Was genau haben Universal und ElevenLabs vereinbart?

Am 10. September 2026 gaben Universal Music Group und ElevenLabs eine mehrjährige strategische Lizenzvereinbarung bekannt, den ersten Deal, den ElevenLabs mit einem Major-Label abschließt. Kernstück ist eine neue KI-gestützte Musikplattform, die auf lizenzierter UMG-Katalogmusik basiert, wobei die Zustimmung der beteiligten Künstler fest in den Vertragsbedingungen verankert ist. Fans sollen künftig Remixe, Mashups und neue Interpretationen von Titeln sowie personalisierte Vocal-Erlebnisse erstellen können, alles auf Basis von ElevenLabs' Sprach- und Audiogenerierungstechnologie, aber beschränkt auf den Katalog, den UMG tatsächlich freigegeben hat. Beide Unternehmen verpflichteten sich außerdem, künftig gemeinsam weitere KI-Audioprodukte für UMG-Künstler und Songwriter zu entwickeln, und betonten ausdrücklich, dass diese Plattform getrennt von ElevenMusic steht, dem generativen Musiktool, das ElevenLabs bereits anbietet.

Warum ElevenLabs und nicht Suno?

Weil Universals Verhältnis zu den anderen KI-Musikgeneratoren ein ganz anderes ist. Warner Records hat seine Streitigkeiten sowohl mit Suno als auch mit Udio beigelegt; Universal selbst einigte sich separat mit Udio.

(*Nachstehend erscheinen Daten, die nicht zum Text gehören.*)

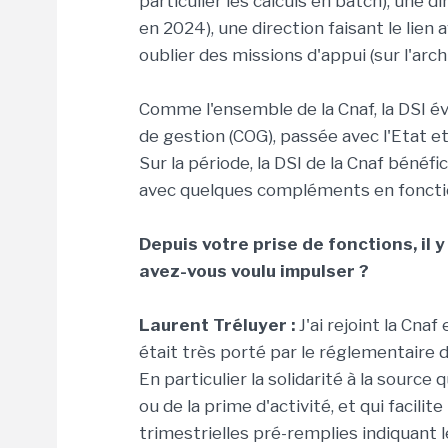
particulier les calculs en batch), une d
en 2024), une direction faisant le lien 
oublier des missions d'appui (sur l'arc
Comme l'ensemble de la Cnaf, la DSI év
de gestion (COG), passée avec l'Etat et
Sur la période, la DSI de la Cnaf bénéf
avec quelques compléments en foncti
Depuis votre prise de fonctions, il 
avez-vous voulu impulser ?
Laurent Tréluyer :
J'ai rejoint la Cna
était très porté par le réglementaire 
En particulier la solidarité à la source
ou de la prime d'activité, et qui facil
trimestrielles pré-remplies indiquant 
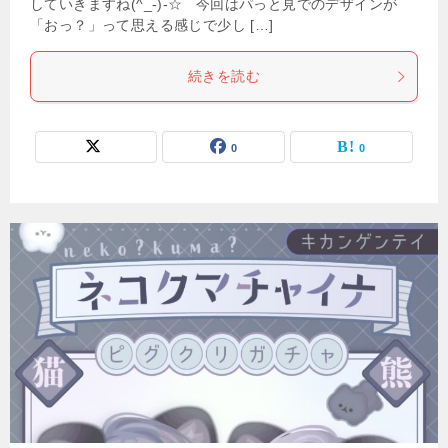
していきますね(^_-)-☆ 今回はパっと見でのデザインが
「おっ？」って思える感じで少し […]
続きを読む
0
0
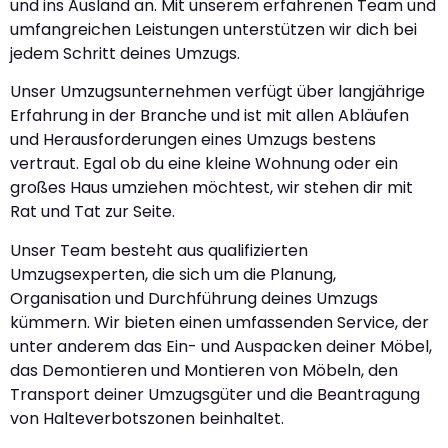
und ins Ausland an. Mit unserem erfahrenen Team und
umfangreichen Leistungen unterstützen wir dich bei
jedem Schritt deines Umzugs.
Unser Umzugsunternehmen verfügt über langjährige
Erfahrung in der Branche und ist mit allen Abläufen
und Herausforderungen eines Umzugs bestens
vertraut. Egal ob du eine kleine Wohnung oder ein
großes Haus umziehen möchtest, wir stehen dir mit
Rat und Tat zur Seite.
Unser Team besteht aus qualifizierten
Umzugsexperten, die sich um die Planung,
Organisation und Durchführung deines Umzugs
kümmern. Wir bieten einen umfassenden Service, der
unter anderem das Ein- und Auspacken deiner Möbel,
das Demontieren und Montieren von Möbeln, den
Transport deiner Umzugsgüter und die Beantragung
von Halteverbotszonen beinhaltet.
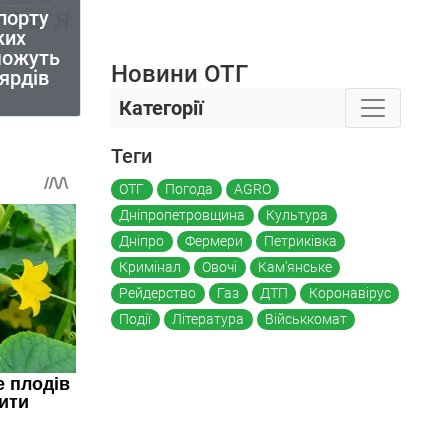
порту
ких
можуть
Новини ОТГ
ьярдів
Категорії
Теги
ОТГ
Погода
AGRO
Дніпропетровщина
Культура
Дніпро
Фермери
Петриківка
Кримінал
Овочі
Кам'янське
Рейдерство
Газ
ДТП
Коронавірус
Події
Література
Військкомат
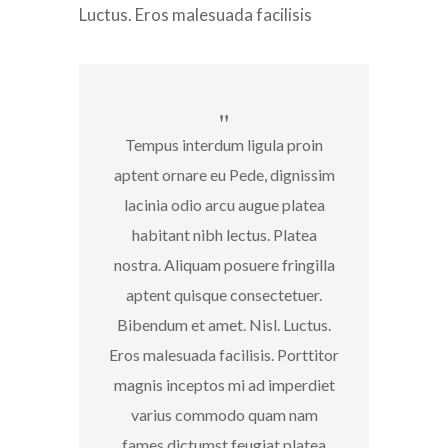
Luctus. Eros malesuada facilisis
Tempus interdum ligula proin
aptent ornare eu Pede, dignissim
lacinia odio arcu augue platea
habitant nibh lectus. Platea
nostra. Aliquam posuere fringilla
aptent quisque consectetuer.
Bibendum et amet. Nisl. Luctus.
Eros malesuada facilisis. Porttitor
magnis inceptos mi ad imperdiet
varius commodo quam nam
fames dictumst feugiat platea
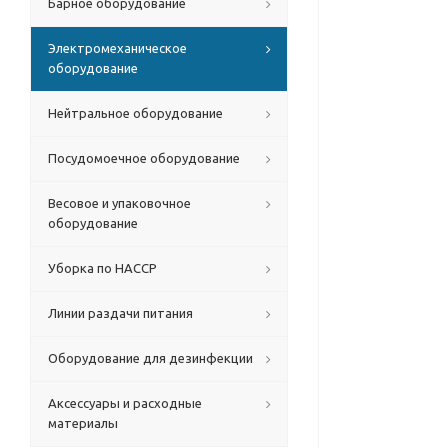
Барное оборудование
Электромеханическое
оборудование
Нейтральное оборудование
Посудомоечное оборудование
Весовое и упаковочное
оборудование
Уборка по HACCP
Линии раздачи питания
Оборудование для дезинфекции
Аксессуары и расходные
материалы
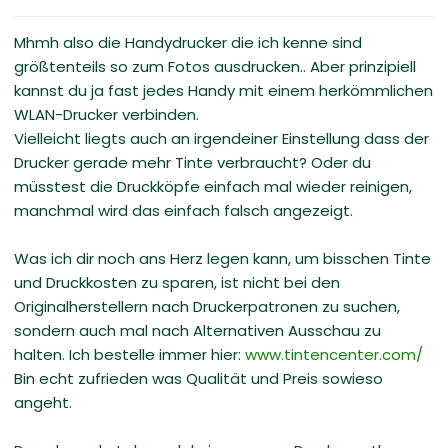
Mhmh also die Handydrucker die ich kenne sind
größtenteils so zum Fotos ausdrucken.. Aber prinzipiell
kannst du ja fast jedes Handy mit einem herkömmlichen
WLAN-Drucker verbinden.
Vielleicht liegts auch an irgendeiner Einstellung dass der
Drucker gerade mehr Tinte verbraucht? Oder du
müsstest die Druckköpfe einfach mal wieder reinigen,
manchmal wird das einfach falsch angezeigt.
Was ich dir noch ans Herz legen kann, um bisschen Tinte
und Druckkosten zu sparen, ist nicht bei den
Originalherstellern nach Druckerpatronen zu suchen,
sondern auch mal nach Alternativen Ausschau zu
halten. Ich bestelle immer hier:
www.tintencenter.com/
Bin echt zufrieden was Qualität und Preis sowieso
angeht.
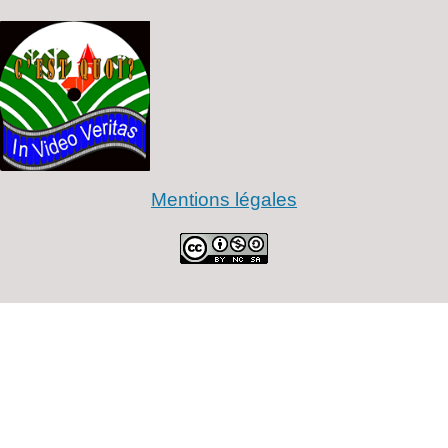
Mentions légales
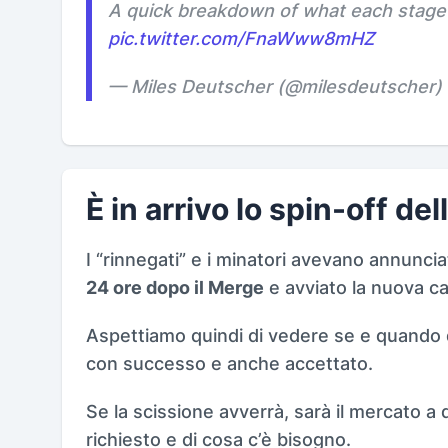
A quick breakdown of what each stag
pic.twitter.com/FnaWww8mHZ
— Miles Deutscher (@milesdeutscher)
È in arrivo lo spin-off d
I “rinnegati” e i minatori avevano annuncia
24 ore dopo il Merge
e avviato la nuova 
Aspettiamo quindi di vedere se e quando 
con successo e anche accettato.
Se la scissione avverrà, sarà il mercato a
richiesto e di cosa c’è bisogno.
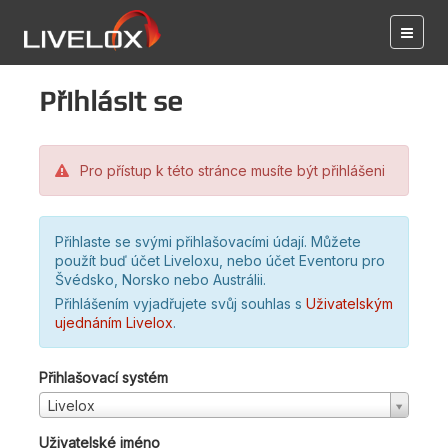
Přihlásit se
Pro přístup k této stránce musíte být přihlášeni
Přihlaste se svými přihlašovacími údají. Můžete
použít buď účet Liveloxu, nebo účet Eventoru pro
Švédsko, Norsko nebo Austrálii.
Přihlášením vyjadřujete svůj souhlas s
Uživatelským
ujednáním Livelox
.
Přihlašovací systém
Livelox
Uživatelské jméno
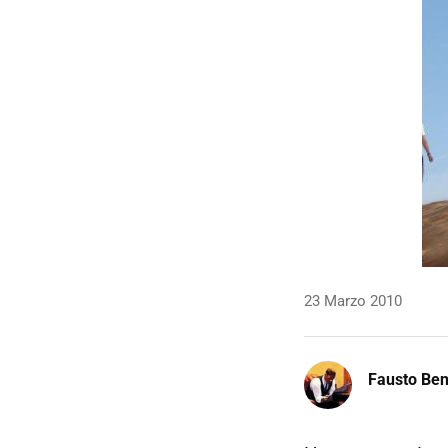
23 Marzo 2010
Fausto Be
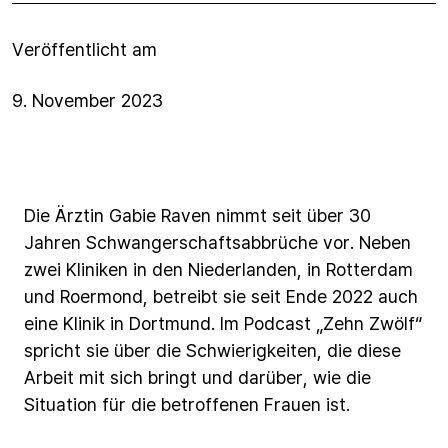
Veröffentlicht am
9. November 2023
Die
Ärztin
Gabie
Raven
nimmt
seit
über
30
Jahren
Schwangerschaftsabbrüche
vor.
Neben
zwei
Kliniken
in
den
Niederlanden,
in
Rotterdam
und
Roermond,
betreibt
sie
seit
Ende
2022
auch
eine
Klinik
in
Dortmund.
Im
Podcast
„Zehn
Zwölf“
spricht
sie
über
die
Schwierigkeiten,
die
diese
Arbeit
mit
sich
bringt
und
darüber,
wie
die
Situation
für
die
betroffenen
Frauen
ist.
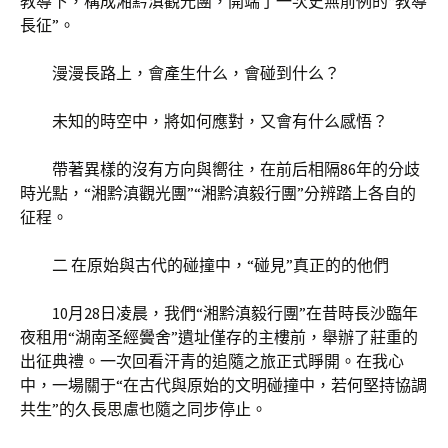
教導下，構成湘黔滇觀光團，開端了一次史無前例的“教導
長征”。
漫漫長路上，會產生什么，會碰到什么？
未知的時空中，將如何應對，又會有什么感悟？
帶著異樣的沒有方向與嚮往，在前后相隔86年的分歧
時光點，“湘黔滇觀光團”“湘黔滇毅行團”分辨踏上各自的
征程。
二 在原始與古代的碰撞中，“碰見”真正的的他們
10月28日凌晨，我們“湘黔滇毅行團”在昔時長沙臨年
夜租用“湖南圣經黌舍”遺址僅存的主樓前，舉辦了莊重的
出征典禮。一次回看汗青的追隨之旅正式睜開。在我心
中，一場關于“在古代與原始的文明碰撞中，若何堅持協調
共生”的久長思慮也隨之同步停止。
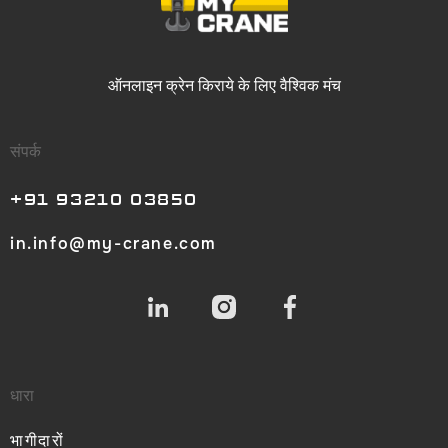
ऑनलाइन क्रेन किराये
के लिए वैश्विक मंच
संपर्क
+91 93210 03850
in.info@my-crane.com
धारा
भागीदारों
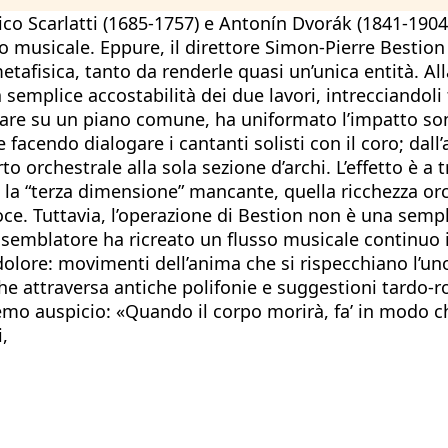
co Scarlatti (1685-1757) e Antonín Dvorák (1841-1904
o musicale. Eppure, il direttore Simon-Pierre Bestion
metafisica, tanto da renderle quasi un’unica entità. A
 semplice accostabilità dei due lavori, intrecciandoli
gare su un piano comune, ha uniformato l’impatto sono
e facendo dialogare i cantanti solisti con il coro; dall
o orchestrale alla sola sezione d’archi. L’effetto è a 
re la “terza dimensione” mancante, quella ricchezza 
roce. Tuttavia, l’operazione di Bestion non è una sem
ssemblatore ha ricreato un flusso musicale continuo in
lore: movimenti dell’anima che si rispecchiano l’uno n
he attraversa antiche polifonie e suggestioni tardo-r
remo auspicio: «Quando il corpo morirà, fa’ in modo ch
,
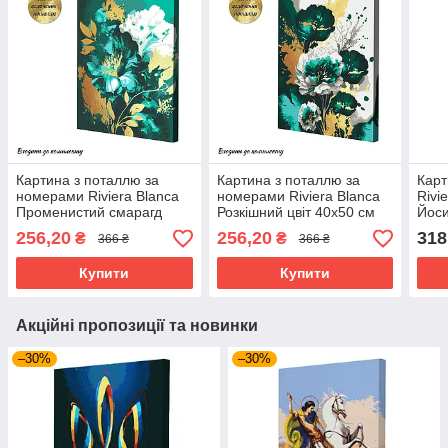
Картина з поталлю за
Картина з поталлю за
Карт
номерами Riviera Blanca
номерами Riviera Blanca
Rivi
Променистий смарагд
Розкішний цвіт 40x50 см
Йоси
40x50 см (RB-0853)
(RB-0854)
256,20
256,20
318
₴
₴
366 ₴
366 ₴
Купити
Купити
Акційні пропозиції та новинки
–30%
–30%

Mit Suno hat sich Universal jedoch nie geeinigt, der Rechtsstreit zwischen beiden läuft weiter. Vor diesem Hintergrund wirkt der ElevenLabs-Deal weniger wie ein Major, der plötzlich KI umarmt, sondern eher wie Universal, das eine klare Linie zieht: Unternehmen, die sich vorab eine Lizenz sichern, bekommen eine kommerzielle Partnerschaft, Unternehmen, die ohne zu fragen trainiert haben, bekommen eine Klage. ElevenLabs wiederum kommt frisch mit einer Bewertung von 11 Milliarden Dollar aus seiner Series-D-Runde im Februar 2026 an den Tisch, mehr als doppelt so viel wie Sunos 5,4 Milliarden im Juni. Genau diese Bewertungslücke ist die Art von Hebel, die das Argument "erst lizenzieren" bei einem Major glaubwürdig macht.

Was bedeutet das für Künstler?

Die Pressesprache verspricht "Künstlerbeteiligung", doch der Deal nennt weder eine Tantiemenhöhe noch eine Umsatzaufteilung noch einen von außen sichtbaren Opt-in-Mechanismus. Klar ist dagegen der Haltungswechsel: Ein Major baut jetzt aktiv KI-Remix-Tools für Endnutzer, statt sie nur vor Gericht zu jagen. Wenn die Plattform funktioniert und andere Majors mit eigenen Lizenzdeals nachziehen, ob mit ElevenLabs oder einem Konkurrenten, werden die hier von UMG ausgehandelten Bedingungen zum Maßstab, an dem jeder Künstlervertrag künftig gemessen wird.

"Erst lizenzieren" wird gerade zu einem tragfähigen Geschäftsmodell, in einem Markt, der die letzten zwei Jahre vor allem mit Klagen verbracht hat.